Entscheidungsstichwort (Thema)
Negativer Kompetenzkonflikt. Zuständigkeitsbestimmung. Durchbrechung der Bindungswirkung. Unvertretbarkeit. Willkür
Leitsatz (redaktionell)
1. Nur in seltenen Ausnahmefällen kommt eine Durchbrechung der Bindungswirkung in Betracht, wenn die Verweisung auf einer Missachtung elementarer Verfahrensgrundsätze oder auf willkürlichen Erwägungen beruht.
2. Dabei kommt es darauf an, ob die vom untergeordneten Gericht vertretene Rechtsauffassung noch vertretbar ist; Unvertretbarkeit und damit Willkür im hiesigen Sinne liegt (erst) vor, wenn die Rechtslage in krasser Weise verkannt wird und die vertretene Auffassung jeden sachlichen Grunds entbehrt, sodass sich die Verweisung bei Auslegung und Anwendung der maßgeblichen Normen in einer nicht mehr hinnehmbaren Weise von dem verfassungsrechtlichen Grundsatz des gesetzlichen Richters entfernt.
3. Objektiv willkürlich ist eine Entscheidung etwa dann, wenn das Gericht eine einschlägige Norm nicht angewendet hat; dies wäre auch dann der Fall, falls dem Gericht lediglich versehentlich ein nachvollziehbarer Fehler unterlaufen ist.

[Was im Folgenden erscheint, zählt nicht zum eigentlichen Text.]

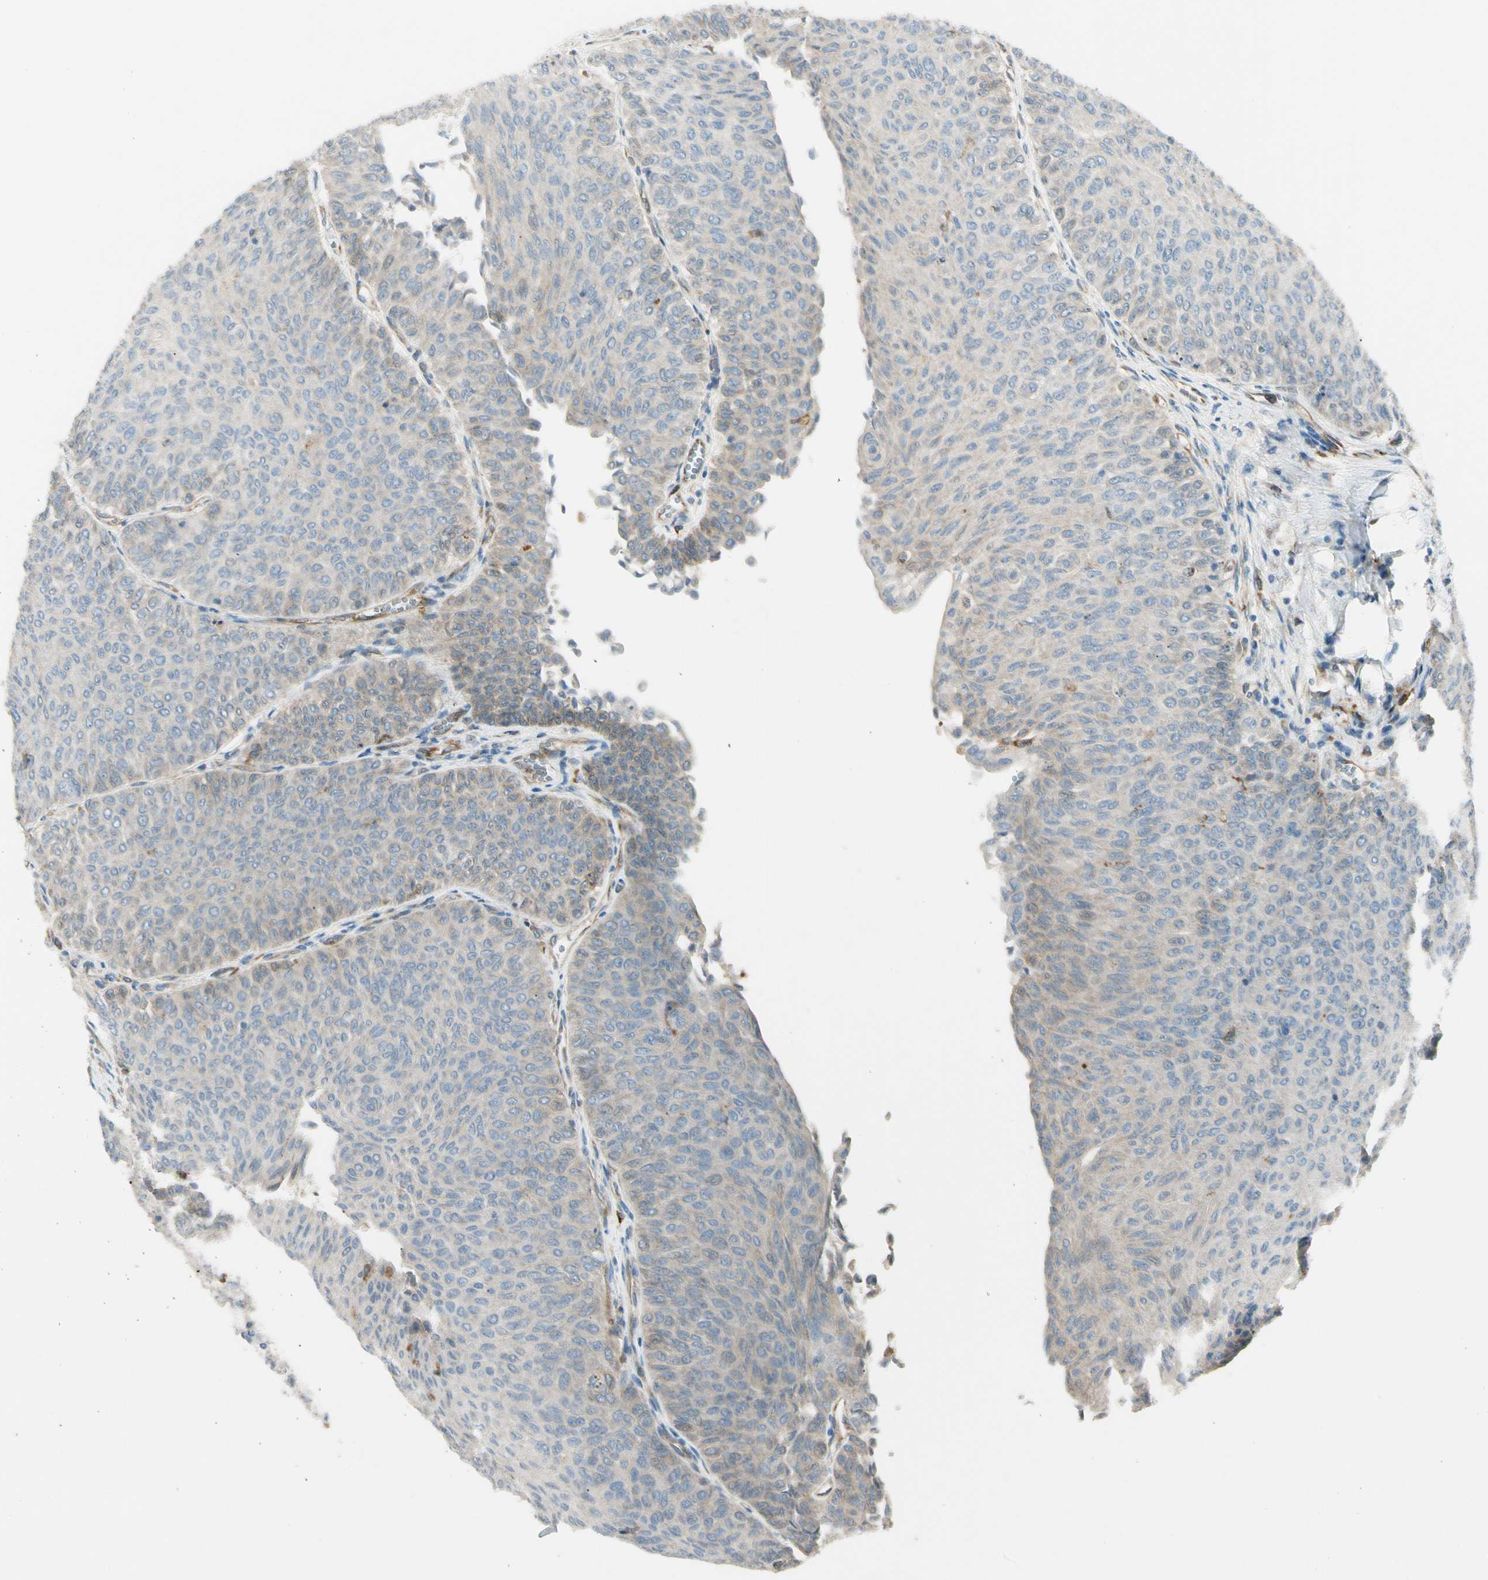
{"staining": {"intensity": "weak", "quantity": "<25%", "location": "cytoplasmic/membranous"}, "tissue": "urothelial cancer", "cell_type": "Tumor cells", "image_type": "cancer", "snomed": [{"axis": "morphology", "description": "Urothelial carcinoma, Low grade"}, {"axis": "topography", "description": "Urinary bladder"}], "caption": "The IHC micrograph has no significant positivity in tumor cells of low-grade urothelial carcinoma tissue.", "gene": "LPCAT2", "patient": {"sex": "male", "age": 78}}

4. Die Bestimmung des zuständigen Gerichts hat zu erfolgen, wenn dies zur Wahrung einer funktionierenden Rechtspflege und der Rechtssicherheit notwendig ist; dies ist der Fall, wenn es innerhalb eines Verfahrens zu Zweifeln über die Bindungswirkung eines rechtskräftigen Verweisungsbeschlusses kommt und keines der infrage kommenden Gerichte bereit ist, die Sache zu bearbeiten.
Normenkette
SGG § 57 Abs. 1 S. 1; SGG § 58 Abs. 1 Nr. 4; SGG § 98 S. 1; SGG § 99; SGG § 153 Abs. 1; GVG § 17a Abs. 2 S. 3
Verfahrensgang
SG München (Entscheidung vom 02.01.2024; Aktenzeichen S 6 R 1/24)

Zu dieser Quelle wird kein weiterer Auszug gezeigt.